O livro infantil é um objeto que tem ganhado formas criativas e encantadoras. As capas, as ilustrações, os materiais, os temas e os textos são trabalhados de forma a criar uma situação lúdica e explorar a imaginação dos pequenos.
Alguns são planejados para serem lidos pelas crianças já alfabetizadas, outros são histórias para serem contadas por adultos, de forma integrada com o manuseio e a observação das imagens. Há aqueles que são quase brinquedos, alguns conduzem ações, como tomar banho ou ensinam coisas compatíveis com o desenvolvimento de cada fase.
Os livros são pensados para diferentes públicos, como livros em braile, com audiodescrição e videolivros em Libras.
Na educação, especialmente dos anos iniciais, em que o foco é a alfabetização, a área de linguagens visa possibilitar aos estudantes participar de práticas diversificadas, que lhes permitam ampliar capacidades expressivas em manifestações artísticas, corporais e linguísticas, como também conhecimentos sobre essas linguagens e o desenvolvimento de habilidades de uso significativo da linguagem em atividades de leitura e escuta.
É muito importante que o trabalho educacional valorize os multiletramentos, que considera, como uma de suas premissas, a diversidade cultural, de forma a garantir uma ampliação de repertório e uma interação e trato com o diferente.
O projeto Literalibras (fomentado pela CAPES) é uma parceria do IFSC com escolas do Ensino Fundamental, anos iniciais, e objetiva promover momentos que favoreçam aos alunos surdos e ouvintes um desenvolvimento social, cultural, identitário e educacional, que contribuam para o reconhecimento de si e do outro. O projeto, que foi desenvolvido no curso de Pedagogia bilíngue, consiste na tradução de livros infantis, para vídeos em Libras. As histórias são apresentadas em aula pela professora.
Veja alguns dos vídeos com contação de histórias em Libras.
A literatura em Libras tem características muito peculiares. Para além dos aspectos linguísticos, é possível observar o uso de recursos visuais que revelam a expressividade da cultura visual dos surdos.
Selecionamos dois estudos de professores do IFSC sobre literatura em Libras que chamam a atenção para isso. A tese de Márcia Felício aborda a tradução simultânea de literatura em Libras e considera enriquecedor que a tradução para português deixe espaço para que o ouvinte observe o que está sendo mostrado em Libras, sem tentar descrever todos os aspectos imagéticos expressados pelo sinalizante. Isso pode ser importante para a poética da língua de sinais. E a tese de Veridiane Pinto Ribeiro que produziu um corpus criado especificamente para a pesquisa, em vídeos com a tradução de contos infantis, de português para Libras. O foco da pesquisa era estudar a língua de sinais e seus aspectos constitutivos corporificados, fundamentais para a expressão da cultura visual e relevantes na contação de histórias infantis.

==================================================

**PROBLEMA PROPOSTO 1**
Diga se cada afirmação concorda com o texto sobre livros infantis e literatura em Libras: (a) o projeto Literalibras é fomentado pela CAPES; (b) o projeto foi desenvolvido no curso de Letras; (c) as histórias do projeto são apresentadas em aula por um intérprete. Responda sim ou não a cada uma e cite as palavras do texto que decidem.
**PROBLEMA PROPOSTO 2**
Dê seguimento ao texto sobre livros infantis e literatura em Libras a partir da última frase dele.
As entradas vêm de outra fonte.

==================================================

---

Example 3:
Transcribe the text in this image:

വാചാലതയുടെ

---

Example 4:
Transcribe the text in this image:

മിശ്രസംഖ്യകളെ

==================================================

**RESPOSTA 1**
(a) Sim: "O projeto Literalibras (fomentado pela CAPES)".
(b) Não: "foi desenvolvido no curso de Pedagogia bilíngue".
(c) Não: "As histórias são apresentadas em aula pela professora."

**RESPOSTA 2**
Esses estudos são úteis para a formação de tradutores e intérpretes, para os professores da educação bilíngue e interessam aos designers na produção de livros acessíveis.
Ao elaborar um livro escrito, a tipografia é pensada para incentivar a leitura, para que flua de forma agradável e significativa de acordo com o público leitor. Para tanto, existem muitos estudos e cada detalhe precisa ser considerado, não apenas o desenho das letras, sua forma, mas também os espaçamentos, tamanho, formato do livro, margens, relação do texto com as imagens, numeração, títulos, estrutura dos capítulos e seções, notas etc. Os livros em vídeos em Libras precisam desses cuidados no detalhamento do enquadramento, cores, número de intérpretes que aparecem, figurino e adereços, movimentos e ângulos de câmera, relação da sinalização com outros elementos e o próprio estilo do sinalizante.
Na tese UMA PROPOSTA PARA INTERPRETAÇÃO SIMULTÂNEA DE PERFORMANCE EM LÍNGUA DE SINAIS NO CONTEXTO ARTÍSTICO, Márcia coloca que:
A literatura surda, expressa em performances de poesias, contos, narrativas e piadas, é tecida por sinalização artística, construída com riqueza de classificadores, descrições imagéticas, antropomorfismos, sinais não manuais, que são elementos extralinguísticos que se chama de signos linguais performáticos. O desafio que se apresenta para o TILS na interpretação simultânea dessas performances consiste, principalmente, em preservar os signos linguais performáticos no corpo do artista surdo, de modo que sejam lidos pelo espectador não sinalizante sem intervenção de interpretação.
Esses signos linguais performáticos são detalhados e classificados com uma rica descrição na tese A LINGUÍSTICA COGNITIVA E CONSTRUÇÕES CORPÓREAS NAS NARRATIVAS INFANTIS EM LIBRAS: UMA PROPOSTA COM FOCO NA FORMAÇÃO DE TILS.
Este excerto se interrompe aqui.